Più pericolosi sono gli pseudo-psicologi, perennemente occupati, senza averne strumenti e competenze, ad analizzare gli altri e ad interpretarne i comportamenti e la personalità, del tutto ignari dei propri personali problemi, immancabilmente all’origine proprio di tale atteggiamento critico e controllante. Sempre generosamente pronti, manco a dirlo, a suggerire come e perché va modificato l’altrui pensiero. Su persone fragili e influenzabili possono provocare danni devastanti.

 

Riguardo alle relazioni di coppia, se un  “Bambino” e un  “Genitore” si incontrano, soprattutto se le rispettive caratteristiche non sono troppo accentuate, può crearsi una specie di equilibrio, e allora si vedono coppie formate da una moglie molto materna e accudente e un marito-figlio, felice di farsi coccolare e accudire; oppure un marito-padre (spesso più grande) protettivo e dispensatore di saggezza e una moglie-bambina felice di farsi proteggere e viziare. Vista la variabilità degli esseri umani e delle loro relazioni, non è escluso che unioni di questo tipo possano essere appaganti e durature. Ma, ahimè, nella maggior parte dei casi, una relazione squilibrata può dare origine a grandi sofferenze sia che venga portata avanti, sia che si concluda con una rottura, più o meno dolorosa.

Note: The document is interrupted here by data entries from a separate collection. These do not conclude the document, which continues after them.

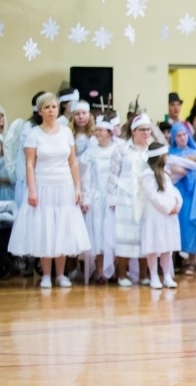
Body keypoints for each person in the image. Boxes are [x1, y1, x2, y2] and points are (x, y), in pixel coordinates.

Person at [8, 92, 91, 288]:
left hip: (64, 186)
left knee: (62, 229)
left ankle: (61, 274)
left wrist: (78, 187)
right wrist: (32, 190)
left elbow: (73, 163)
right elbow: (30, 165)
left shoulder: (66, 132)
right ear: (40, 111)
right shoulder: (34, 134)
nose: (51, 110)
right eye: (47, 107)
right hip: (43, 185)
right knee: (45, 230)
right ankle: (46, 275)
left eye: (54, 107)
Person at [107, 114, 152, 287]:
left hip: (146, 199)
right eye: (142, 130)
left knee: (144, 237)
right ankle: (122, 274)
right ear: (133, 131)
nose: (146, 133)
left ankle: (143, 274)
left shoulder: (152, 149)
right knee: (124, 236)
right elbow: (113, 175)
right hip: (125, 198)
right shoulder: (122, 150)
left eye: (148, 129)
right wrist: (112, 199)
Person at [140, 142, 181, 290]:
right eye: (166, 155)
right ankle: (154, 276)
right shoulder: (147, 175)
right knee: (153, 247)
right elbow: (153, 196)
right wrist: (168, 208)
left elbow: (173, 192)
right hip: (155, 217)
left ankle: (167, 275)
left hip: (168, 217)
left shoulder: (166, 173)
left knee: (167, 247)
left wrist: (177, 204)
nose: (168, 157)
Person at [80, 120, 117, 284]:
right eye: (97, 130)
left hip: (112, 199)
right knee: (98, 236)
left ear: (110, 133)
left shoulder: (118, 151)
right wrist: (86, 198)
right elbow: (86, 178)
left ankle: (115, 270)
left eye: (102, 130)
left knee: (112, 235)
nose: (99, 133)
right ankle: (100, 271)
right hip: (96, 199)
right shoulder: (90, 153)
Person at [168, 123, 196, 276]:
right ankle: (172, 263)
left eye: (184, 135)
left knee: (190, 226)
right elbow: (169, 170)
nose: (182, 138)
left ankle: (191, 261)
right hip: (175, 193)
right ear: (174, 138)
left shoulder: (194, 152)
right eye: (179, 135)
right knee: (174, 226)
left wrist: (182, 167)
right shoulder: (169, 153)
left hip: (191, 196)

E questo vale per le relazioni di coppia, per quelle tra fratelli o amici, e anche per le relazioni genitori-figli, nel caso (non raro) in cui i genitori, esaurita la loro funzione educativa, non si rendano conto che i figli sono ormai adulti, e come tali vanno trattati, con discrezione e rispetto.

 

Per concludere, sia che tendiamo a chiedere aiuto su tutto, sia che proviamo l’irresistibile voglia di darne, ricordiamoci che preoccuparsi fa bene, che nessuno può sostituirsi ad un’altra persona, nemmeno per risparmiarle errori e delusioni, e che ogni adulto ha il diritto di operare liberamente le proprie scelte e trovare le proprie soluzioni, giuste o sbagliate che possano sembrare ad un osservatore esterno.  Anche quando l’osservatore esterno, a sua volta preoccupato e non necessariamente neutrale, è un genitore, un partner, un amico.